◆ EXCERPT TO READ
⟨
What’s special about COD Warzone?

When you were a kid, lying on your front on the living room carpet, playing with your green plastic army soldier set, what was your preferred machine gun noise?

Words by Gary Dooton
Portrait photographer, soldier and game dev interviewer

July 30, 2020

Was it the classic “EHHH-EHH-EHH-EHH-EHH!” vocalisation? Did you blow a muted raspberry using just your lips? Some of you will have been that show-off kid who had to sound more realistic than everyone else; rolling your “R”s behind clenched teeth to create a “TRRRRR, TRRRRR!” sound. Either way, we can all agree that these are all very cool things to do. I’m thirty-seven years old.

Call of Duty has always been a ludicrous, obscene, garish action series that purports to represent elements of real war whilst simultaneously being the fever dream of that 8 year old playing toy soldiers on his carpet, except that 8 year old has been given a multi-million dollar budget. “War is gritty and awful,” they tell us, before whispering “but we also secretly think it’s really cool.” It’s amazing how many of us have squared away the dichotomy of a series that drops you into the D-Day landings to relive its horrors through the eyes of the people who were there, whilst elsewhere rewarding you with sick guitar riffs for achieving a headshot quota. To quote a much older videogame series centred around military conflict

“War has never been so much fun”
⟩
◆ PROMPT 1
In the Call of Duty article, what line does the writer quote from an older videogame series about military conflict?
◆ PROMPT 2
Write the next few paragraphs of the Call of Duty Warzone article, starting after its final quoted line.

◆ MATERIAL PROVIDED
⟨
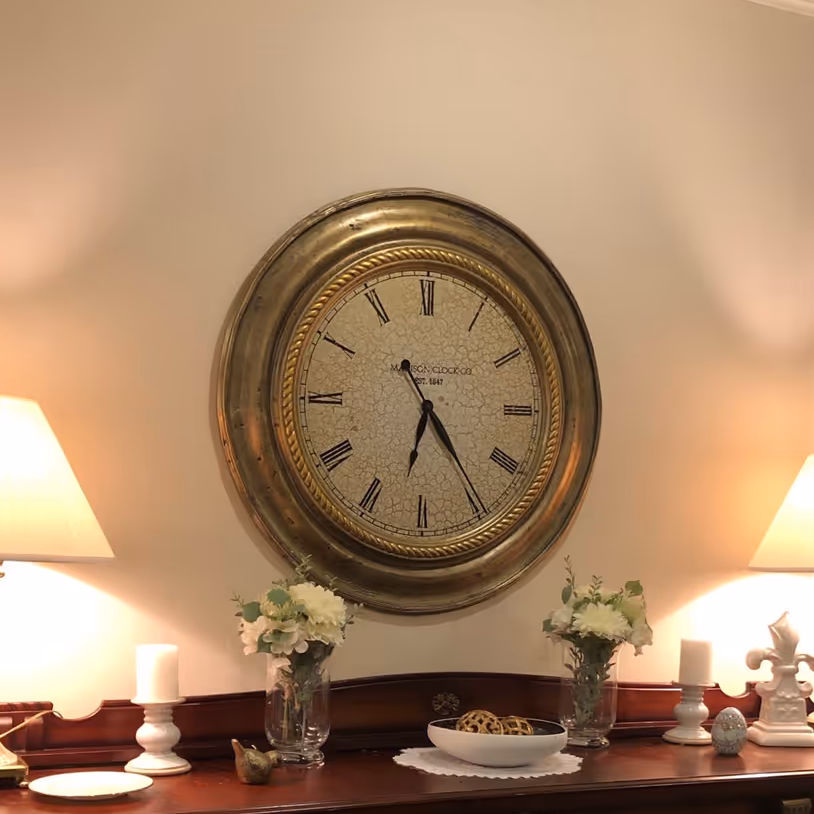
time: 6:24
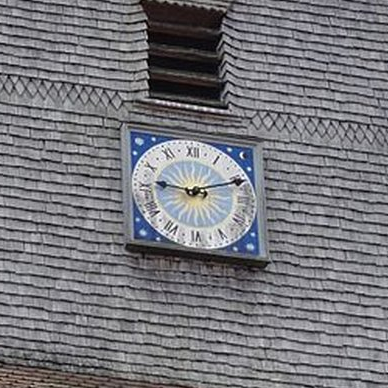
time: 9:11
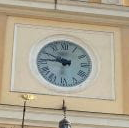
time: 9:45
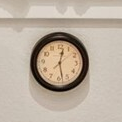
⟩
◆ RESULT 1
"War has never been so much fun"

◆ RESULT 2
Canon Fodder, 1993

Blackout was Activision’s first entry into the Battle Royale genre, and the idea of a BR game with CoD’s shooting proved to be an irresistible combination. Then, Respawn and EA released the free-to-play Apex Legends, and I put down Blackout for good – it felt superior to play in every way. So when Infinity Ward eventually responded with their own free-to-play BR – Warzone – it needed to be something special to divert my attention.

The Gulag rocks

It’s Warzone’s multiple ways of getting you back into the fight that makes the game unique in the battle royale genre. Players can get a second chance by winning their Gulag fight, or they can be bought back in from a buy station if you have collected enough cash. Alternatively, a Most Wanted mission marks the player on the map for all to see but, should they survive for the time limit, all teammates will respawn. It makes for a thrilling, last-ditch attempt at staying in the game, and three minutes feels like forever when you’re watching through your remaining teammate’s eyes as they fight to survive. Some people hate that, but nothing feels better than going from watching one teammate hang on by the skin of their teeth to seeing your squad rise from the ashes and secure a victory.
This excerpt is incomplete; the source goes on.